Шувалову ссоры между пенсионерами были хорошо известны. Но он пока не думал вмешиваться и примирять Шубина с Гордеевым: разногласия их казались ему для дела полезными, он иногда лишь вскользь замечал:
- Учитесь, а там время и ваши труды покажут, кто из вас более близок к истине, кто к чему более способен. Каждый из вас на своем месте должен быть хорош и своеобразен. Я заранее вижу, что Гордеев, увлекаясь красотой антиков и древних римлян, будет способен создавать красивые вещи, барельефы и статуи для фронтонов зданий, для вестибюлей и салонов, дворцов и для украшения храмов. На сей предмет в России большой спрос. Без дела Гордеев сидеть не будет и заработком и славой обеспечен, ибо у Гордеева есть вкус к изящному. А вы какого мнения о себе? - спросил Шувалов Гордеева. Разговор происходил в непринужденной беседе с пенсионерами, нередко посещавшими русское посольство, где проживал Иван Иванович Шувалов.
- Я такого же мнения, - ответил тот, довольный заключением посла и мецената.
- Мнение о себе - есть самомнение! - заметил Шубин, - однако познание самого себя есть обязанность каждого из нас, дабы знать, ради чего пригодны будем в жизни, которая у художников и скульпторов должна быть полностью во власти настоящего искусства, независимого ни от чьих капризов и самодурства. Разные могут быть пути и направления, но в этой разнице беды я не усматриваю. Всяк сверчок знай свой шесток. Дело вкуса и характера. И при равных талантах могут быть различные подходы к творчеству и неравные взгляды на искусство.
- Жизнь покажет и жизнь подскажет вам, кому, что и как надлежит творить. А пока спорьте, спорьте, но не враждуйте, ибо в спорах возникает истина, а вражда до добра не доводит, - нравоучительно сказал Шувалов и, обращаясь к Шубину, спросил: - А вы, земляк Ломоносова, в каком порыве и направлении полагаете найти свое призвание в искусстве?

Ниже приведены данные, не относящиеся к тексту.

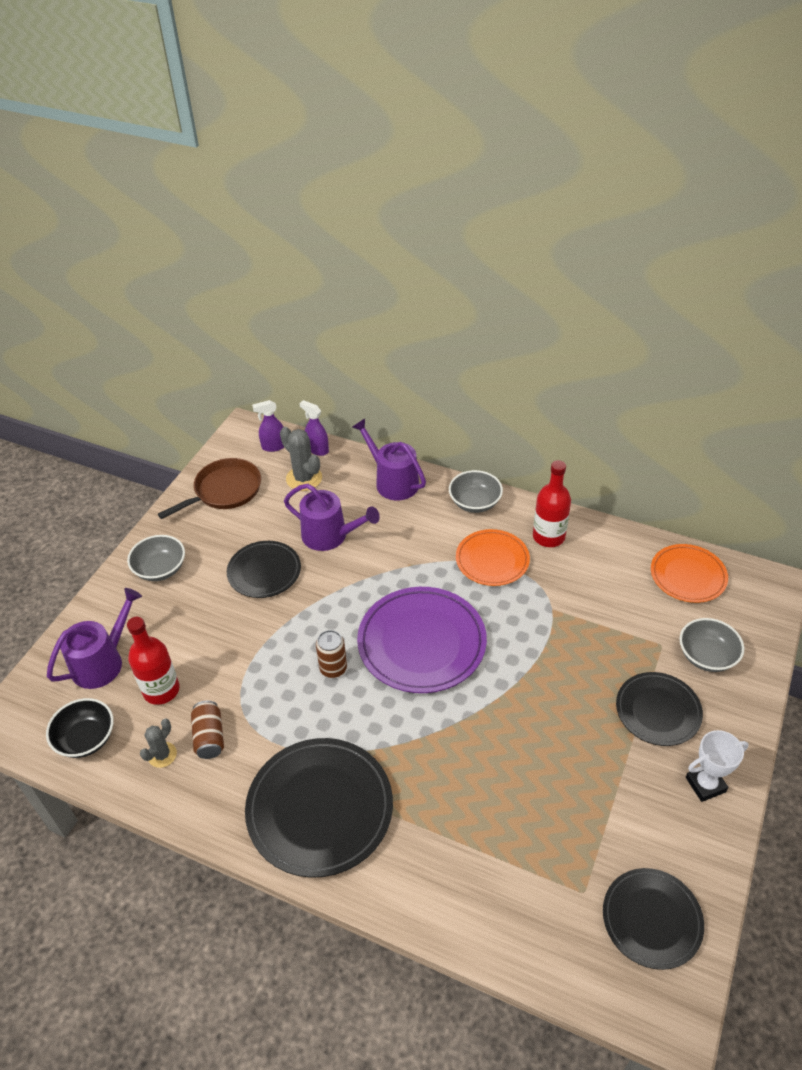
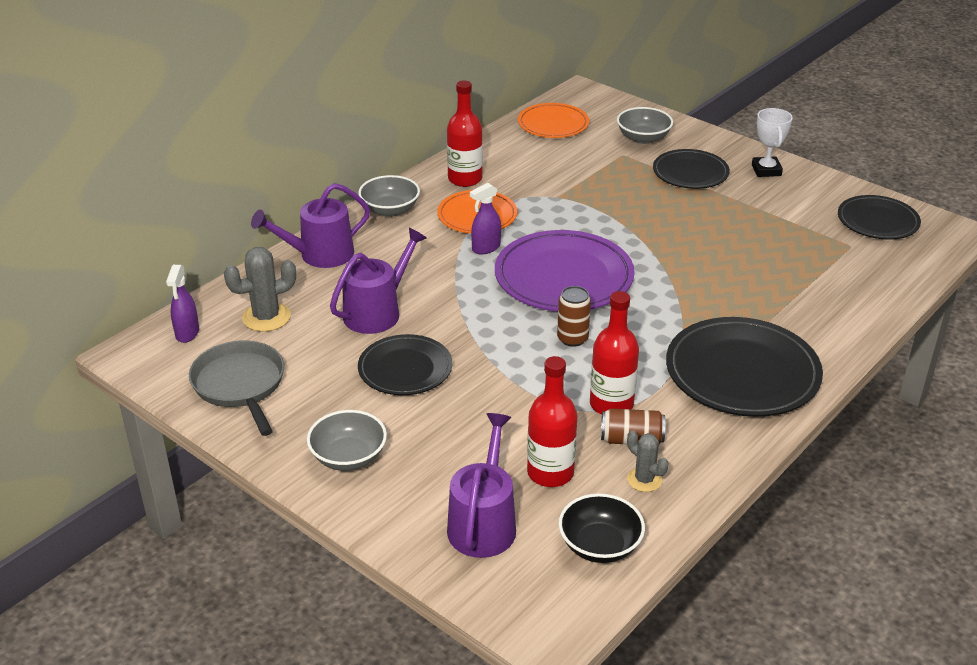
camera: 75 degrees left, 10 degrees down
purple watering can [47,588,142,689] -> purple watering can turned 45 degrees clockwise [447,413,516,558]
brown pan [158,458,261,519] -> grey pan [189,340,284,436]
purple spray bottle [299,400,329,456] -> purple spray bottle moved to [470,183,501,254]
none -> red bottle [590,291,639,415]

- Я, простите меня, Иван Иванович, всю жизнь намерен быть в тесной дружбе с правдой. Призвание мое и стремление мое - быть портретистом, - ответил Шубин. - И если на лице обыкновенного человека или героя самой жизнью начертаны страдание, печаль, дряхлость или даже распутство и прочие пороки, моя обязанность разгадать характер человека и изобразить столь правдиво, чтобы и через сотни лет люди, взглянув на его физиономию, прочли как по писаному о нем и не ошиблись.
- Да, Шубин, небезопасно попадать под ваш резец!.. - шутливо заметил Шувалов. - Однако и бюст, и барельефный портрет я закажу вам сделать.
- Благодарю, Иван Иванович, как могу, все умение и старание приложу.
- Смотрите не слукавьте. Против правдивости вашей я пенять не стану. Но не думайте, что легко вам придется: ведь дело не только в сходстве портретном, но и в показе душевного сходства, которое должно угадываться и пониматься в изображении лица.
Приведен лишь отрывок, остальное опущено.